I’ve had it in my desk drawer for 23 years: a pink plastic pacifier, tucked into a piece of glossy card stock, with a cartoon of a diaper-clad Newt Gingrich brandishing a baby bottle and stomping his foot, and the caption, Now Boarding … Rows 30-35! It’s a treasured artifact of the 1995 government shutdown, when Gingrich confessed he’d forced the closing of the federal government partly because Bill Clinton had relegated him to a rear cabin aboard Air Force One on the way home from Yitzhak Rabin’s funeral in Jerusalem.

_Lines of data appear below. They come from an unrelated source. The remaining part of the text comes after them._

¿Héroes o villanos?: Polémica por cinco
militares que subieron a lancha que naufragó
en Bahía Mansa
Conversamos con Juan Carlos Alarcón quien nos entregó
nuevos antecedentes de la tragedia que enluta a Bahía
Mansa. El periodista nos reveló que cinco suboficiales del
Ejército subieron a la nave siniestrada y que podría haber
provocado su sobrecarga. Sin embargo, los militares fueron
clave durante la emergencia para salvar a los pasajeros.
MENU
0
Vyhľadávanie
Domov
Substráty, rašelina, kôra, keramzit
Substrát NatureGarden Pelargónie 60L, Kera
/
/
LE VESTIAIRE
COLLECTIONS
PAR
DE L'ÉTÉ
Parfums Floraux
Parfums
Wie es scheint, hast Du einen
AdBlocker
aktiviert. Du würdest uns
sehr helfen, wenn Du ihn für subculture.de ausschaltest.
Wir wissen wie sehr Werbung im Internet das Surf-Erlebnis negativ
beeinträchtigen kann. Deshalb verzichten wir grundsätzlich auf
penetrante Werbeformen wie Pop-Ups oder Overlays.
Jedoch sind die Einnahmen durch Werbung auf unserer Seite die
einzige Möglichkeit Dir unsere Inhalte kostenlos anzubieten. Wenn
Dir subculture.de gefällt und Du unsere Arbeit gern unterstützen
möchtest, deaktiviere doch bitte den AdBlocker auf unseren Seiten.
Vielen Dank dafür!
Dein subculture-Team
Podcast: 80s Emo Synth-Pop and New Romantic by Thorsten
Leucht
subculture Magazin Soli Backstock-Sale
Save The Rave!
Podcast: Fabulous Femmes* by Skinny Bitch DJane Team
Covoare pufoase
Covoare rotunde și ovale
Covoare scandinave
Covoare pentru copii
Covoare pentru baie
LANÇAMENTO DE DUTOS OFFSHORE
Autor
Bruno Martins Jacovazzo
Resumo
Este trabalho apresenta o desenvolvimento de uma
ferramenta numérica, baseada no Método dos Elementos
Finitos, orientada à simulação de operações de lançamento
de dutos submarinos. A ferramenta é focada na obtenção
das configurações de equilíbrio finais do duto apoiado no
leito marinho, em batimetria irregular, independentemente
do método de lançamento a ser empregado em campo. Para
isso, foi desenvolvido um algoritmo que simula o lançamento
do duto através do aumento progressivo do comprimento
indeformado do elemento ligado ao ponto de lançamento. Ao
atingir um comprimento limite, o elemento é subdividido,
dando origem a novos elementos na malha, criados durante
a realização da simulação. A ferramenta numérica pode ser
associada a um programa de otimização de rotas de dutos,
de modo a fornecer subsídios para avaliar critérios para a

Gingrich, then speaker of the House, triggered the shutdown that November by sending Clinton a stopgap spending bill he knew the president wouldn’t sign, because it raised Medicare premiums and cut environmental regulations. Clinton’s veto forced the closure of most of the federal government for six days—ostensibly over a point of principle.

But Gingrich soon confessed, at a press breakfast sponsored by The Christian Science Monitor, that he had acted partly out of pique, because Clinton had seated him at the rear of the presidential plane and not talked to him on the long flight back from Israel. Moreover, Gingrich was forced to exit via the plane’s rear stairs—with the press and low-level aides.
“This is petty,” the speaker acknowledged. But, he added, “You’ve been on the plane for 25 hours and nobody has talked to you, and they ask you to get off the plane by the back ramp … You just wonder, Where is their sense of manners? Where is their sense of courtesy?” Gingrich acknowledged that his pique at the seeming slight had prompted him to send Clinton a tougher spending bill. “It’s petty,” he said, “but I think it’s human.”
The next day, the New York Daily News ran that cartoon of Gingrich on the front page, with a giant headline: “Cry Baby.” Some Democratic group or other—just which escapes me now—promptly circulated the pacifier card in a gleeful piling on.
Clinton won the political battle over that shutdown, and a subsequent one a few weeks later. In fact, his tough stance in the standoff helped pave his way to reelection in 1996. But Gingrich had his own sort of revenge: The same day that the speaker complained of his ill treatment, Clinton asked an unpaid intern who was filling in on the skeletal White House staff to join him in his private office. Her name was Monica Lewinsky, and the rest, as they say, is history.
However Donald Trump’s standoff with Senate Democrats ends this week, it seems safe enough to say that there will be consequences no one can now foresee. There almost always are.